1. Destaque os versículos que foram mais fortes para você (sem tentar interpretá-los).
2. Atualize o texto comparando a situação da época com a situação atual e procure perceber o que tudo isso tem a ver com a sua/nossa vida de cristão.

3º Degrau – Oração (Oratio): O que o texto me faz dizer a Deus?
1. Tudo o que foi lido e meditado é transformado em uma conversa orante com Deus.
2. A oração é o instante no qual se é convidado a falar com Deus através do louvor, do agradecimento, do pedido, da súplica, do oferecimento, do perdão dirigido a ele: “Senhor, eu te peço… Eu te louvo e agradeço meu Deus…”. Dialogar diretamente com Deus: tenha “um trato de amizade com aquele que nos ama” (Santa Teresa). É necessário silêncio…

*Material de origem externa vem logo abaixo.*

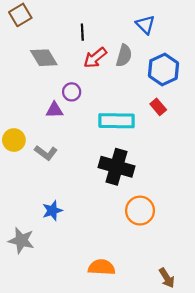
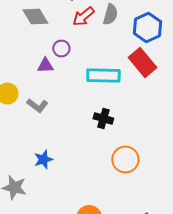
red rectangle: (158, 107) -> (142, 62), size x1.8
black cross: (117, 167) -> (103, 118), size x0.6

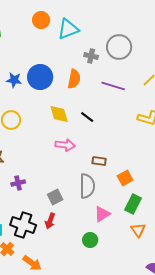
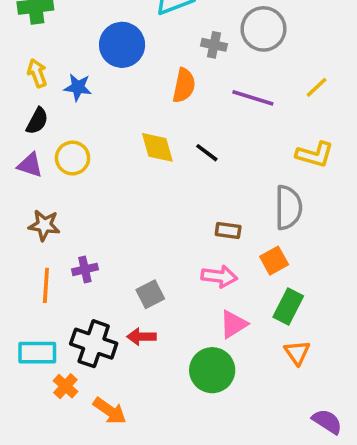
blue circle: (40, 77) -> (122, 45), moved
pink arrow: (65, 145) -> (219, 276), moved
gray semicircle: (87, 186) -> (288, 208), moved
red arrow: (50, 221) -> (141, 337), turned 70
green circle: (90, 240) -> (212, 370), size x1.6

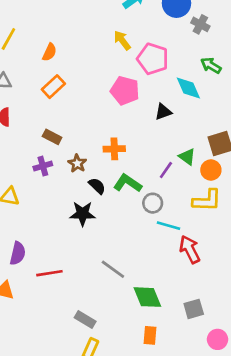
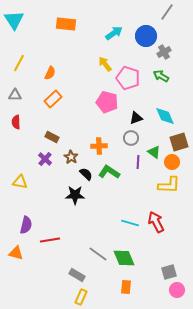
gray cross: (200, 24) -> (164, 52), turned 32
green arrow: (211, 65) -> (161, 76), moved
cyan diamond: (188, 88) -> (165, 116), moved
purple cross: (43, 166) -> (45, 159), turned -32
purple line: (166, 170) -> (138, 162), turned -32
gray circle: (153, 203) -> (131, 138), moved
cyan line: (169, 226) -> (130, 223), moved
gray line: (113, 269) -> (98, 254), moved
gray square: (194, 309) -> (169, 272), moved

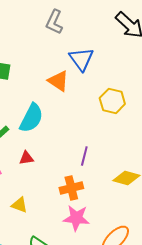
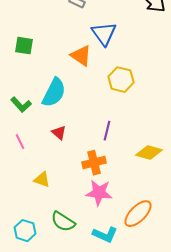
yellow hexagon: (112, 101) -> (121, 80), moved
red triangle: (26, 158) -> (59, 133), moved, turned 49

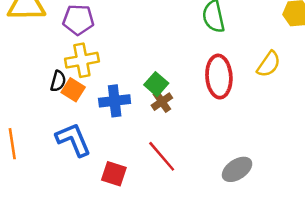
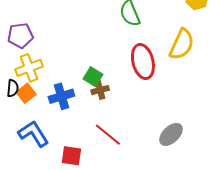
yellow semicircle: (269, 64) -> (182, 44), size x1.4
orange square: (73, 90) -> (26, 93), turned 30
brown cross: (162, 102) -> (100, 90), turned 30

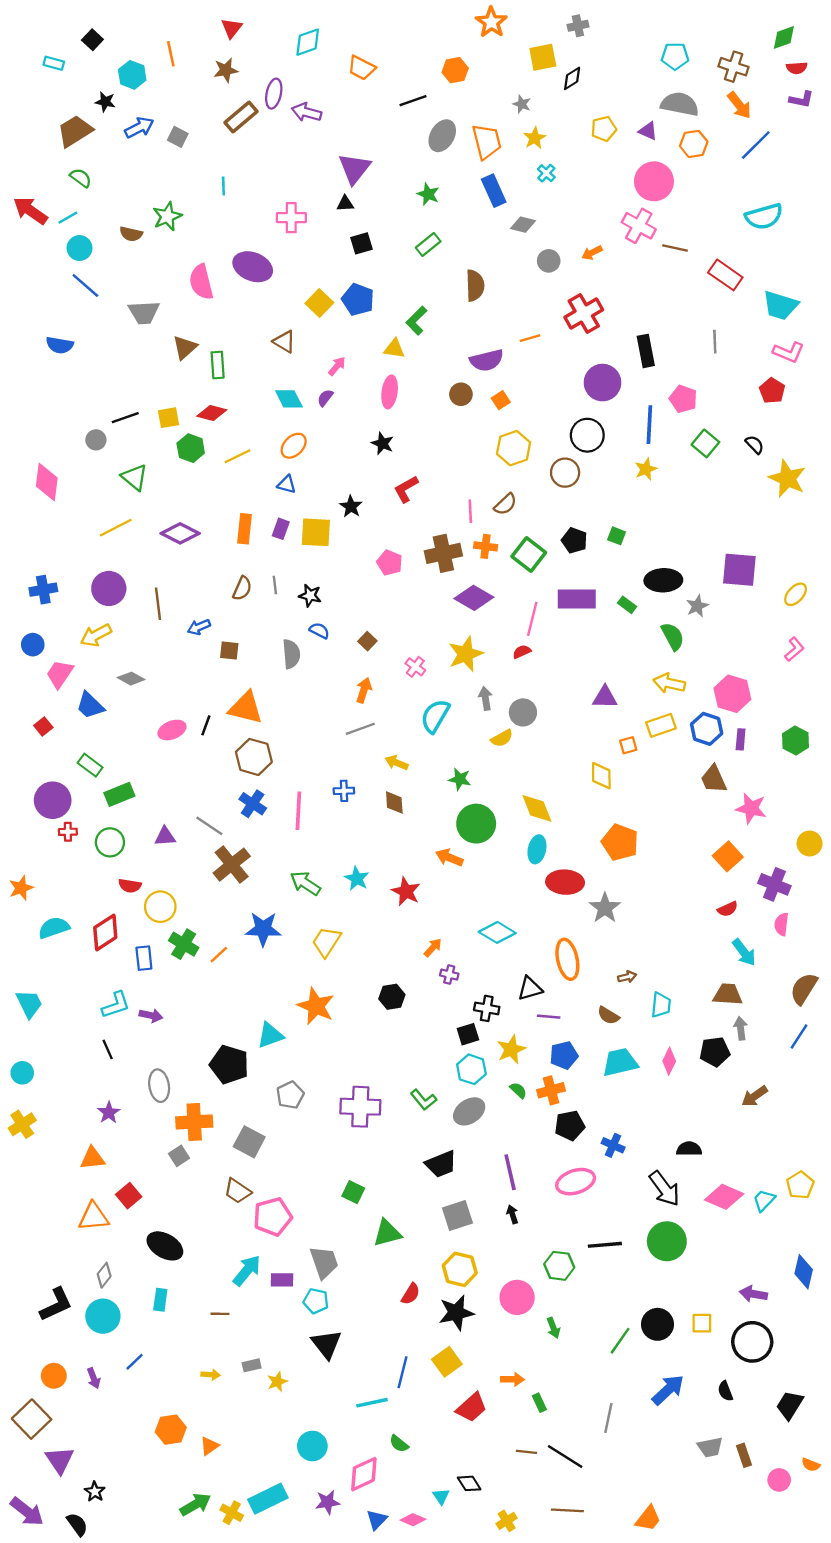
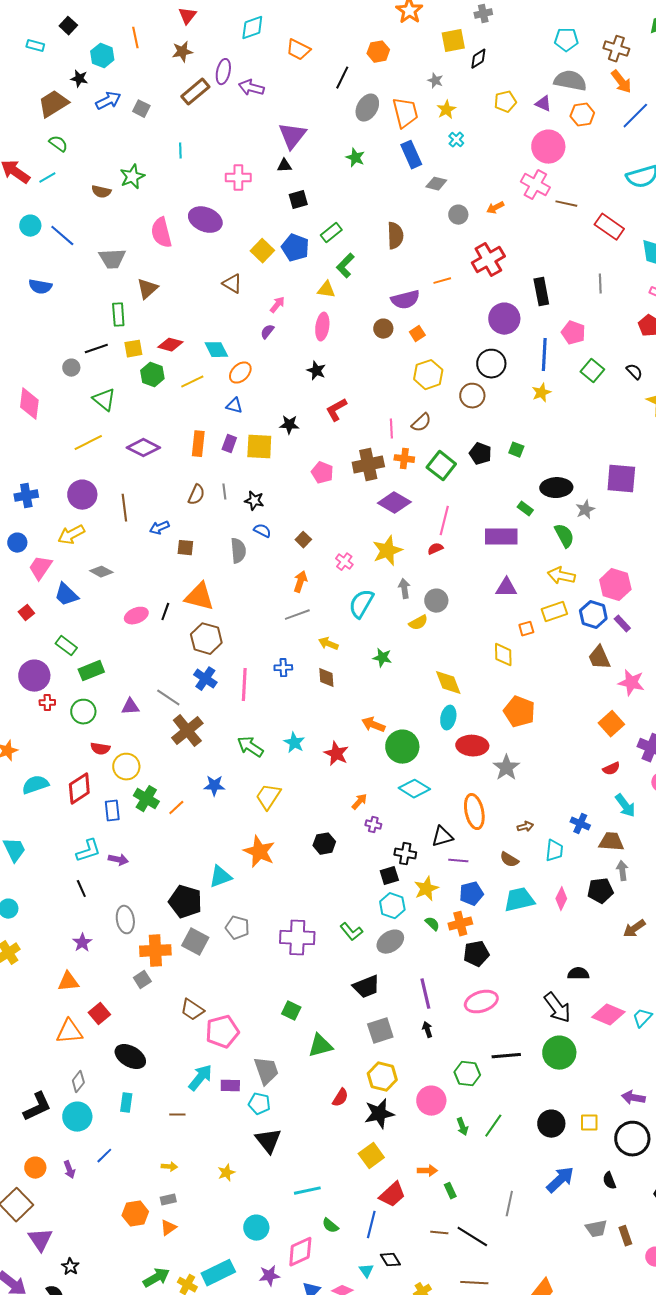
black line: (413, 101) -> (342, 78), turned -45
green rectangle: (428, 245) -> (331, 233), moved
cyan circle: (80, 248) -> (30, 226), moved
green rectangle: (218, 365) -> (118, 315), moved
cyan diamond: (289, 399) -> (216, 350), moved
black star: (351, 507) -> (289, 425), turned -30
purple rectangle: (577, 599) -> (501, 537), moved
purple rectangle: (741, 739) -> (622, 624), turned -48
green circle: (476, 824) -> (402, 747), moved
blue star: (263, 929) -> (214, 786), size x0.7
gray pentagon: (290, 1095) -> (237, 928), turned -30
gray square: (249, 1142) -> (195, 942), moved
blue cross: (613, 1145) -> (580, 824), moved
green line: (620, 1341) -> (493, 1126), moved
gray rectangle: (252, 1365) -> (168, 1200), moved
blue line: (402, 1372) -> (371, 1225), moved

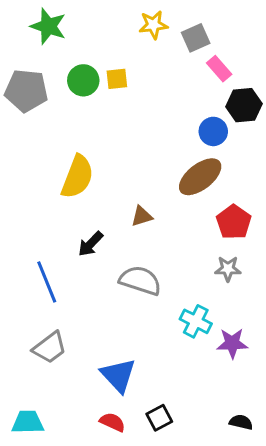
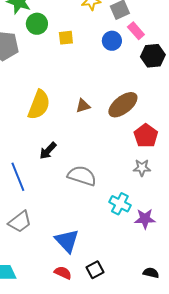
green circle: (83, 80) -> (37, 24), moved
blue circle: (213, 131) -> (112, 41), moved
brown triangle: (142, 216) -> (83, 106), moved

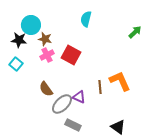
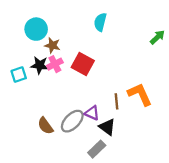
black star: (19, 40) -> (40, 65), moved
cyan square: (16, 64) -> (19, 75), turned 32
brown semicircle: (46, 89) -> (45, 126), moved
gray rectangle: (73, 125) -> (97, 149), moved, turned -70
black triangle: (118, 127) -> (107, 127), moved

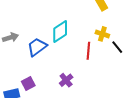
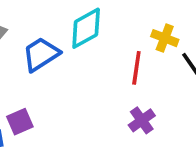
purple cross: (66, 80) -> (142, 120), moved

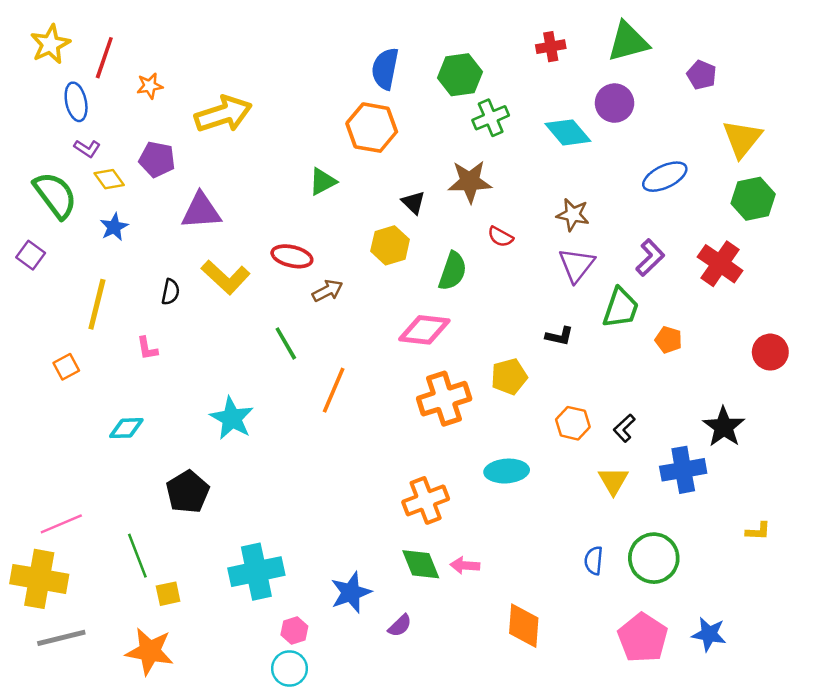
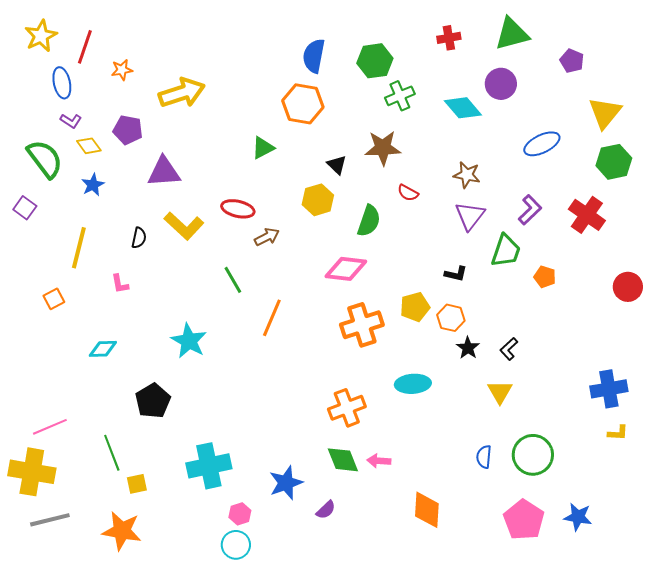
orange hexagon: (573, 423) -> (451, 318), moved
black star: (724, 427) -> (468, 348), moved, size x0.7
blue cross: (683, 470) -> (609, 389), moved

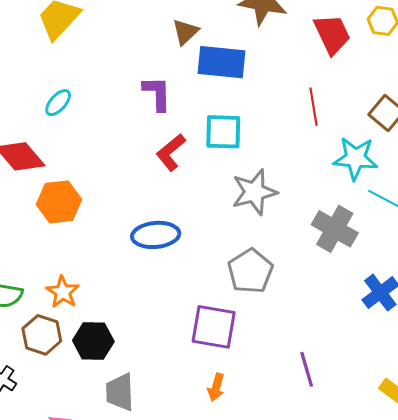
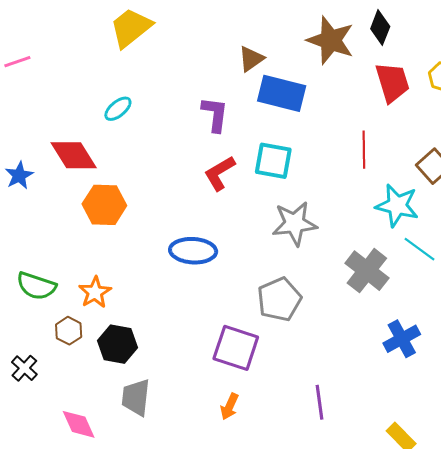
brown hexagon: (42, 335) -> (69, 331), size x0.7

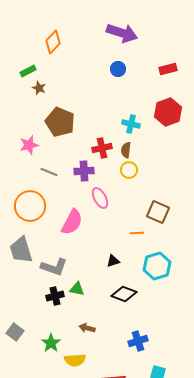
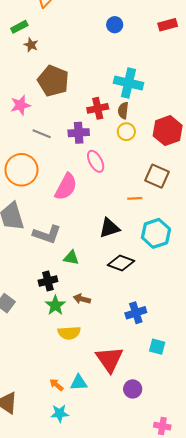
red hexagon: (168, 112) -> (168, 131), moved
cyan cross: (131, 124) -> (128, 83), size x1.5
black triangle: (113, 261) -> (109, 228), size x1.5
black cross: (55, 296) -> (48, 281), moved
green star: (51, 343) -> (55, 305), moved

4º Degrau – Contemplação (Contemplatio)
Contemplar é ver a vida com os olhos da fé. É sentir, quase intuitivamente, a presença da Santíssima Trindade ao nosso lado. Esse passo está ligado ao anterior; às vezes, não percebemos quando termina um e começa o outro. Volte-se para a sua realidade (ao seu dia a dia) e veja sua vida com o olhar iluminado pelo Espírito Santo. Não se trata de pensar “o que fazer”, mas de como irá seguir Jesus a partir desse texto? É a primazia do ser sobre o fazer. Este último será o resultado de um novo ser humano: discípulo missionário de Jesus Cristo.
Atenção! Este método é fascinante, mas exigente. Não supõe saber ou ter grandes estudos, mas requer dedicação e escuta atenta à Palavra de Deus. Se alguém ler o texto bíblico sem seguir o método orante, dificilmente entenderá os quatro degraus. Há alguns que dizem que é muito difícil seguir este processo, certamente porque querem resultados imediatos e não dão tempo para escutar o Senhor. Para seguir este método, é preciso muita humildade e deixar o Senhor falar. É preciso se livrar de conceitos prontos sobre o texto lido. Evite-se, igualmente, logo tirar uma mensagem para pôr em prática. Essa aplicabilidade da Palavra depende de uma escuta mais atenta, pois nem sempre o Senhor pede que se faça algo, mas solicita uma mudança em nosso ser – a nossa conversão.